In a filing with the Securities and Exchange Commission this week, AT&T said it expected to lose approximately 390,000 pay TV subscribers in its U-Verse and DirecTV units.
While that news certainly paints a grim picture for the future of traditional TV bundles, the filing also noted that the company added 300,000 subscribers to its DirecTV Now OTT streaming service.
The challenges facing AT&T are in some way emblematic of the subscription video business overall.
As AT&T noted in the filing: “The video net losses were driven by heightened competition in traditional pay TV markets and over-the-top services, hurricanes and our stricter credit standards.”
As the traditional bundle continues to increase in price, skinnier, cheaper streaming bundles are taking their place. For companies like AT&T and Dish, which sell both traditional and streaming bundles, this shift presents an incredible new opportunity, as well as fresh concerns.
On the one hand, any consumer with an internet connection is now a potential customer, and the lack of dedicated hardware means signing up is fast and easy. As AT&T noted in its filing, the number of customers signing up for its streaming service is now in the hundreds of thousands per quarter, making it a very real business.
On the other hand, these new services are much smaller, and therefore less lucrative than the bundles they replace.
In addition, the ease of signing up is matched by the ease of canceling the service, enabling consumers to shift to a different streaming bundle far more easily than they could if moving from satellite TV to cable, and the hardware change that would entail.
Still, as streaming bundles continue to rise, the opportunities they present may offset the short- and medium-term challenges.
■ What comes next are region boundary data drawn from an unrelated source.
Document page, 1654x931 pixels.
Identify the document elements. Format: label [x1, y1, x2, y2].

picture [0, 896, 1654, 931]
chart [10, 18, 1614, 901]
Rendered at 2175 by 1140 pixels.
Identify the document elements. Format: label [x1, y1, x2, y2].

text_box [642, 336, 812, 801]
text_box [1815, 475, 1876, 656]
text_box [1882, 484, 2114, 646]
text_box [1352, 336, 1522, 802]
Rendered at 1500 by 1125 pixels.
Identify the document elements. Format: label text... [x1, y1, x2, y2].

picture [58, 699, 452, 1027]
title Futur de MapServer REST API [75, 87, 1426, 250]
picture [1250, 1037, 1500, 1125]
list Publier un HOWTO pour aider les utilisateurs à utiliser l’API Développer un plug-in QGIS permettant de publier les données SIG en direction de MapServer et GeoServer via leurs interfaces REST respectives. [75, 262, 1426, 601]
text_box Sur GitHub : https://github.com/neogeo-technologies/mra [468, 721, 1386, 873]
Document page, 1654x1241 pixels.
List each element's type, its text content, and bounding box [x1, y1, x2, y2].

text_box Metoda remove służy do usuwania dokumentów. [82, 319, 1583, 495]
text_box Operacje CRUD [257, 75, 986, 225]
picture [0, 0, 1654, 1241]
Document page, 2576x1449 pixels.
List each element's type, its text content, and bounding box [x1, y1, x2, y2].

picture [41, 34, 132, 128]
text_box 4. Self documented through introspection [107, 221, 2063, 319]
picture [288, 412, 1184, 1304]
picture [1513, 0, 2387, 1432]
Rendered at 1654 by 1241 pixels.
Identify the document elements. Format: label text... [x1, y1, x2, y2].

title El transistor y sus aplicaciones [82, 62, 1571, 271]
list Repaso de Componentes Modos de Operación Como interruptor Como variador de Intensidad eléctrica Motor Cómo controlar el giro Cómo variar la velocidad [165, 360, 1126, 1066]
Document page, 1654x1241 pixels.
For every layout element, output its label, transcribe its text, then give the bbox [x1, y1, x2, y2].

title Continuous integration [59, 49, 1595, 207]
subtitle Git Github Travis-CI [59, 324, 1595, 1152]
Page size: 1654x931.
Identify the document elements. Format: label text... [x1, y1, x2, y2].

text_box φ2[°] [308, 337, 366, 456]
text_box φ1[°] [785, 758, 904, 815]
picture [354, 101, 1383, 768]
As cable companies continue to primarily invest in their dedicated regions, companies like AT&T and Dish, as well as new streaming services from Sony, Hulu and others, can attempt to gain a national footprint, perhaps giving them a leg up over companies that currently dominate the video marketplace.
As media buyers scour the OTT landscape looking for players with a national footprint and significant scale, these new bundles could fit that bill quite nicely.